**TASK BRIEF:**
Filter the entries and keep only the lines where the string "from" appears.
Start of DATA FOR THIS TASK
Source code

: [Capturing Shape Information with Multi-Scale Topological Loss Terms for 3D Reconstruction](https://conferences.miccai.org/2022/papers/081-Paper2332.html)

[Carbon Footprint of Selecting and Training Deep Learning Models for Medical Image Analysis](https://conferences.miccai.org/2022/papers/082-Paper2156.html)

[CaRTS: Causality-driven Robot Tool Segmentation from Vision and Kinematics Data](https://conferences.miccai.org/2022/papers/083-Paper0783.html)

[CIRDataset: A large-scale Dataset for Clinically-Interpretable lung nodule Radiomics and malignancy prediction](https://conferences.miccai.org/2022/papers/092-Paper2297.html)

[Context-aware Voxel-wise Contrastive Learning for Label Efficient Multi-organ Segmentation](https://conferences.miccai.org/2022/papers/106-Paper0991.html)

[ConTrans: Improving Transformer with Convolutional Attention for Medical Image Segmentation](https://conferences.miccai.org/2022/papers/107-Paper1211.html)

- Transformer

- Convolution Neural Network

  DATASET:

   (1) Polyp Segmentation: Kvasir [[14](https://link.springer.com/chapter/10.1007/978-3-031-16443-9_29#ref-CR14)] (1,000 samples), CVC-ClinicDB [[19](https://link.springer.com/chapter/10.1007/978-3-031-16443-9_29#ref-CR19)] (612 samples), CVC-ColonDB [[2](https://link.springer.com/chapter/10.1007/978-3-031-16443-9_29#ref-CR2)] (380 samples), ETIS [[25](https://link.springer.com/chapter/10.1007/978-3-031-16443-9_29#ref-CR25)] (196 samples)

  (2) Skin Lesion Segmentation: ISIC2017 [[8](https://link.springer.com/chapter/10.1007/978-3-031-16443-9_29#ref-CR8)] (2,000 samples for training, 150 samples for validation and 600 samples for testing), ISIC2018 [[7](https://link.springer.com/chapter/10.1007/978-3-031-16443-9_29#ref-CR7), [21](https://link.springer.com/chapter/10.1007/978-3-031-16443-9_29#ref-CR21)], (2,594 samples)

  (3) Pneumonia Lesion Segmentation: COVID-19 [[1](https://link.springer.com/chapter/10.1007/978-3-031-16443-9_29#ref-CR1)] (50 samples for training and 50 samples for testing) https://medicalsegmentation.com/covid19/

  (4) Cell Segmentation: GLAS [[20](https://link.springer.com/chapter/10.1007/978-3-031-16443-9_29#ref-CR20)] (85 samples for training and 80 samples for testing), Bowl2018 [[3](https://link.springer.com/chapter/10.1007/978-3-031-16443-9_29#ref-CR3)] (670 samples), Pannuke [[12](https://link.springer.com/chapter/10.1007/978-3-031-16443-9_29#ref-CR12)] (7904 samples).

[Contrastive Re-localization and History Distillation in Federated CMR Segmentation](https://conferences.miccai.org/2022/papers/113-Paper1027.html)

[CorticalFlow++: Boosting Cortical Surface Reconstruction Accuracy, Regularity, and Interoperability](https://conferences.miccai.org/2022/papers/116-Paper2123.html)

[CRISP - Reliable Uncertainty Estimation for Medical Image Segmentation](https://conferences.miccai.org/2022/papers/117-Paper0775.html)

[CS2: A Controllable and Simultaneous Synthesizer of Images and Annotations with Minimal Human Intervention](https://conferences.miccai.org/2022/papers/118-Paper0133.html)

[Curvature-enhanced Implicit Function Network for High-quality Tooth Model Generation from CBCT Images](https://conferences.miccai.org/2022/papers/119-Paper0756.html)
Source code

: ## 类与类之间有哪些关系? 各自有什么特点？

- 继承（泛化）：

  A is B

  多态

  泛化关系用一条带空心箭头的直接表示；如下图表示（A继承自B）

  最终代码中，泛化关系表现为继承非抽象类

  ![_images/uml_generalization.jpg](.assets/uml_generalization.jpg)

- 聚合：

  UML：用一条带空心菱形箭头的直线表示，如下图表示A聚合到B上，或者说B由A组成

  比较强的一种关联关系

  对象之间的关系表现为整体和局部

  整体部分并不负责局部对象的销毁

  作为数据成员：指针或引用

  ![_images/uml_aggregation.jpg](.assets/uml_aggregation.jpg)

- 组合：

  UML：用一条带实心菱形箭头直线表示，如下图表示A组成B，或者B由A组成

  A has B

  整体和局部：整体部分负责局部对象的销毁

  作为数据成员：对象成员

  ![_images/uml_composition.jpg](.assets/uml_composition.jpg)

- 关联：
End of DATA FOR THIS TASK
**RESPONSE AREA:**
[CaRTS: Causality-driven Robot Tool Segmentation from Vision and Kinematics Data](https://conferences.miccai.org/2022/papers/083-Paper0783.html)
[Curvature-enhanced Implicit Function Network for High-quality Tooth Model Generation from CBCT Images](https://conferences.miccai.org/2022/papers/119-Paper0756.html)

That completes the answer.